Dataset excerpts
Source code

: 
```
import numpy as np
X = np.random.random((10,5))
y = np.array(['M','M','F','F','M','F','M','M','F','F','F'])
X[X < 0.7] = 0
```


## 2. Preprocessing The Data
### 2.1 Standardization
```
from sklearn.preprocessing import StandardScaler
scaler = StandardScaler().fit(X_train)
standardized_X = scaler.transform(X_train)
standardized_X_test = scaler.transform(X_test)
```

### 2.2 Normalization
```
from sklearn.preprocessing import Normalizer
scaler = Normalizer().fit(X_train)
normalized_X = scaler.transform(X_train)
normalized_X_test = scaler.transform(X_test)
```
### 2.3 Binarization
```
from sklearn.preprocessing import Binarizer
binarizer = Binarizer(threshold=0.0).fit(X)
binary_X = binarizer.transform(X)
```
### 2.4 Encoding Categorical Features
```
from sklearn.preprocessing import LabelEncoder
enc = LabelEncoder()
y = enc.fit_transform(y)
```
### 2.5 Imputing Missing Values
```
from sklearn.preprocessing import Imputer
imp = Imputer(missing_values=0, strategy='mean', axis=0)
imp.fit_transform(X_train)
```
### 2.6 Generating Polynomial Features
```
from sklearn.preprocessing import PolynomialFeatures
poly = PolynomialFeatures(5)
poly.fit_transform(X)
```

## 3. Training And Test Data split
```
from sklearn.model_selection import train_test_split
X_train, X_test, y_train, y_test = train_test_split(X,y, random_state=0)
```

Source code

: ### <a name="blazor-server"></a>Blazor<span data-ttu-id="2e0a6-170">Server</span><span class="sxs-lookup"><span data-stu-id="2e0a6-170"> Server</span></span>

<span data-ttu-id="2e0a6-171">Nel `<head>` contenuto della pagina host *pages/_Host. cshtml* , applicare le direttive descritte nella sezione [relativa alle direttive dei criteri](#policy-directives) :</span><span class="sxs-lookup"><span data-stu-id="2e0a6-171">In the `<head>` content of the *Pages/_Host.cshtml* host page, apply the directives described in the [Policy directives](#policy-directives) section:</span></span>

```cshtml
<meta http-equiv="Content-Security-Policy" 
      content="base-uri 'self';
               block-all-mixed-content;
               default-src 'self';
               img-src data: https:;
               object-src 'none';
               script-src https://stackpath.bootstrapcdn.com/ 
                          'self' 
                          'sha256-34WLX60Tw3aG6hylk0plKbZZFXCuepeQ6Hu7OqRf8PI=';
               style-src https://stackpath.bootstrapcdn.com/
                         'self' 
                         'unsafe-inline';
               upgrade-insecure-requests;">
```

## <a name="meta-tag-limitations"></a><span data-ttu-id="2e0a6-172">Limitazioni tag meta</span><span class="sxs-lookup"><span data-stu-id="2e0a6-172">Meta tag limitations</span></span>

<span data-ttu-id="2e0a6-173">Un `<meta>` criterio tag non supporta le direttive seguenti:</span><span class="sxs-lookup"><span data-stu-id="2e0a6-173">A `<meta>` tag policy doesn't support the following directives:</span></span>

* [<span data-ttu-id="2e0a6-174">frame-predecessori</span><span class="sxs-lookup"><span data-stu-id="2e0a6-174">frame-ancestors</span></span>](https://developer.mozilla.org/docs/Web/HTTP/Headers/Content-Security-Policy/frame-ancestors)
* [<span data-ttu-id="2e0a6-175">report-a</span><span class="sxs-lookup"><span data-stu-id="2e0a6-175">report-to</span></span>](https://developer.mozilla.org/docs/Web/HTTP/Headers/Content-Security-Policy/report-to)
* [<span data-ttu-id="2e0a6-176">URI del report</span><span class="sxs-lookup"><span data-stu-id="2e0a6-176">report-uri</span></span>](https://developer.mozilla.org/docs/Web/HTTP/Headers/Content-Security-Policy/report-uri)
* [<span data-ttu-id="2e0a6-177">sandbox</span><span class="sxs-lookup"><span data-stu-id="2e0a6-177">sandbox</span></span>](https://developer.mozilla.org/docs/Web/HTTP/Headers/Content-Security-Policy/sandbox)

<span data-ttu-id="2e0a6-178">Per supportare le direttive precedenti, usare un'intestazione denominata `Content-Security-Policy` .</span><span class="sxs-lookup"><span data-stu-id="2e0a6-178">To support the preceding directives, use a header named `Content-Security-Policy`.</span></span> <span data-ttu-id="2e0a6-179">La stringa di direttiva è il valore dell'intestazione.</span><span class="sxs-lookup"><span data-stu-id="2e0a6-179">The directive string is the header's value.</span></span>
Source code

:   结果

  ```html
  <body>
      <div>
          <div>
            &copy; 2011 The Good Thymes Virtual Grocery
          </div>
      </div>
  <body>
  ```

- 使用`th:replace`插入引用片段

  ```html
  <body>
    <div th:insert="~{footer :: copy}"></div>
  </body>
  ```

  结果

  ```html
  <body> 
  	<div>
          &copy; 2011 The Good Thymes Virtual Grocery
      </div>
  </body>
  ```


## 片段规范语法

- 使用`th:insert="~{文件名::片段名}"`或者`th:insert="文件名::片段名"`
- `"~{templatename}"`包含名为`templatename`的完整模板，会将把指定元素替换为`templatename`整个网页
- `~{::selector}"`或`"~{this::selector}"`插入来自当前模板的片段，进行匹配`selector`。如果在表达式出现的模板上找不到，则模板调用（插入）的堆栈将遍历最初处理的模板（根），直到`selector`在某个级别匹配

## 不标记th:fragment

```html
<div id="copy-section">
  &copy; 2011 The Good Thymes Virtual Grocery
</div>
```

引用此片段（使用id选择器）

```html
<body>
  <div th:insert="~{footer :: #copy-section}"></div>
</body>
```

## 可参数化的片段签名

About this exercise:
Reproduce, exactly, all the lines shown above.

Solution:
Source code

: 
```
import numpy as np
X = np.random.random((10,5))
y = np.array(['M','M','F','F','M','F','M','M','F','F','F'])
X[X < 0.7] = 0
```


## 2. Preprocessing The Data
### 2.1 Standardization
```
from sklearn.preprocessing import StandardScaler
scaler = StandardScaler().fit(X_train)
standardized_X = scaler.transform(X_train)
standardized_X_test = scaler.transform(X_test)
```

### 2.2 Normalization
```
from sklearn.preprocessing import Normalizer
scaler = Normalizer().fit(X_train)
normalized_X = scaler.transform(X_train)
normalized_X_test = scaler.transform(X_test)
```
### 2.3 Binarization
```
from sklearn.preprocessing import Binarizer
binarizer = Binarizer(threshold=0.0).fit(X)
binary_X = binarizer.transform(X)
```
### 2.4 Encoding Categorical Features
```
from sklearn.preprocessing import LabelEncoder
enc = LabelEncoder()
y = enc.fit_transform(y)
```
### 2.5 Imputing Missing Values
```
from sklearn.preprocessing import Imputer
imp = Imputer(missing_values=0, strategy='mean', axis=0)
imp.fit_transform(X_train)
```
### 2.6 Generating Polynomial Features
```
from sklearn.preprocessing import PolynomialFeatures
poly = PolynomialFeatures(5)
poly.fit_transform(X)
```

## 3. Training And Test Data split
```
from sklearn.model_selection import train_test_split
X_train, X_test, y_train, y_test = train_test_split(X,y, random_state=0)
```

Source code

: ### <a name="blazor-server"></a>Blazor<span data-ttu-id="2e0a6-170">Server</span><span class="sxs-lookup"><span data-stu-id="2e0a6-170"> Server</span></span>

<span data-ttu-id="2e0a6-171">Nel `<head>` contenuto della pagina host *pages/_Host. cshtml* , applicare le direttive descritte nella sezione [relativa alle direttive dei criteri](#policy-directives) :</span><span class="sxs-lookup"><span data-stu-id="2e0a6-171">In the `<head>` content of the *Pages/_Host.cshtml* host page, apply the directives described in the [Policy directives](#policy-directives) section:</span></span>

```cshtml
<meta http-equiv="Content-Security-Policy" 
      content="base-uri 'self';
               block-all-mixed-content;
               default-src 'self';
               img-src data: https:;
               object-src 'none';
               script-src https://stackpath.bootstrapcdn.com/ 
                          'self' 
                          'sha256-34WLX60Tw3aG6hylk0plKbZZFXCuepeQ6Hu7OqRf8PI=';
               style-src https://stackpath.bootstrapcdn.com/
                         'self' 
                         'unsafe-inline';
               upgrade-insecure-requests;">
```

## <a name="meta-tag-limitations"></a><span data-ttu-id="2e0a6-172">Limitazioni tag meta</span><span class="sxs-lookup"><span data-stu-id="2e0a6-172">Meta tag limitations</span></span>

<span data-ttu-id="2e0a6-173">Un `<meta>` criterio tag non supporta le direttive seguenti:</span><span class="sxs-lookup"><span data-stu-id="2e0a6-173">A `<meta>` tag policy doesn't support the following directives:</span></span>

* [<span data-ttu-id="2e0a6-174">frame-predecessori</span><span class="sxs-lookup"><span data-stu-id="2e0a6-174">frame-ancestors</span></span>](https://developer.mozilla.org/docs/Web/HTTP/Headers/Content-Security-Policy/frame-ancestors)
* [<span data-ttu-id="2e0a6-175">report-a</span><span class="sxs-lookup"><span data-stu-id="2e0a6-175">report-to</span></span>](https://developer.mozilla.org/docs/Web/HTTP/Headers/Content-Security-Policy/report-to)
* [<span data-ttu-id="2e0a6-176">URI del report</span><span class="sxs-lookup"><span data-stu-id="2e0a6-176">report-uri</span></span>](https://developer.mozilla.org/docs/Web/HTTP/Headers/Content-Security-Policy/report-uri)
* [<span data-ttu-id="2e0a6-177">sandbox</span><span class="sxs-lookup"><span data-stu-id="2e0a6-177">sandbox</span></span>](https://developer.mozilla.org/docs/Web/HTTP/Headers/Content-Security-Policy/sandbox)

<span data-ttu-id="2e0a6-178">Per supportare le direttive precedenti, usare un'intestazione denominata `Content-Security-Policy` .</span><span class="sxs-lookup"><span data-stu-id="2e0a6-178">To support the preceding directives, use a header named `Content-Security-Policy`.</span></span> <span data-ttu-id="2e0a6-179">La stringa di direttiva è il valore dell'intestazione.</span><span class="sxs-lookup"><span data-stu-id="2e0a6-179">The directive string is the header's value.</span></span>
Source code

:   结果

  ```html
  <body>
      <div>
          <div>
            &copy; 2011 The Good Thymes Virtual Grocery
          </div>
      </div>
  <body>
  ```

- 使用`th:replace`插入引用片段

  ```html
  <body>
    <div th:insert="~{footer :: copy}"></div>
  </body>
  ```

  结果

  ```html
  <body> 
  	<div>
          &copy; 2011 The Good Thymes Virtual Grocery
      </div>
  </body>
  ```


## 片段规范语法

- 使用`th:insert="~{文件名::片段名}"`或者`th:insert="文件名::片段名"`
- `"~{templatename}"`包含名为`templatename`的完整模板，会将把指定元素替换为`templatename`整个网页
- `~{::selector}"`或`"~{this::selector}"`插入来自当前模板的片段，进行匹配`selector`。如果在表达式出现的模板上找不到，则模板调用（插入）的堆栈将遍历最初处理的模板（根），直到`selector`在某个级别匹配

## 不标记th:fragment

```html
<div id="copy-section">
  &copy; 2011 The Good Thymes Virtual Grocery
</div>
```

引用此片段（使用id选择器）

```html
<body>
  <div th:insert="~{footer :: #copy-section}"></div>
</body>
```

## 可参数化的片段签名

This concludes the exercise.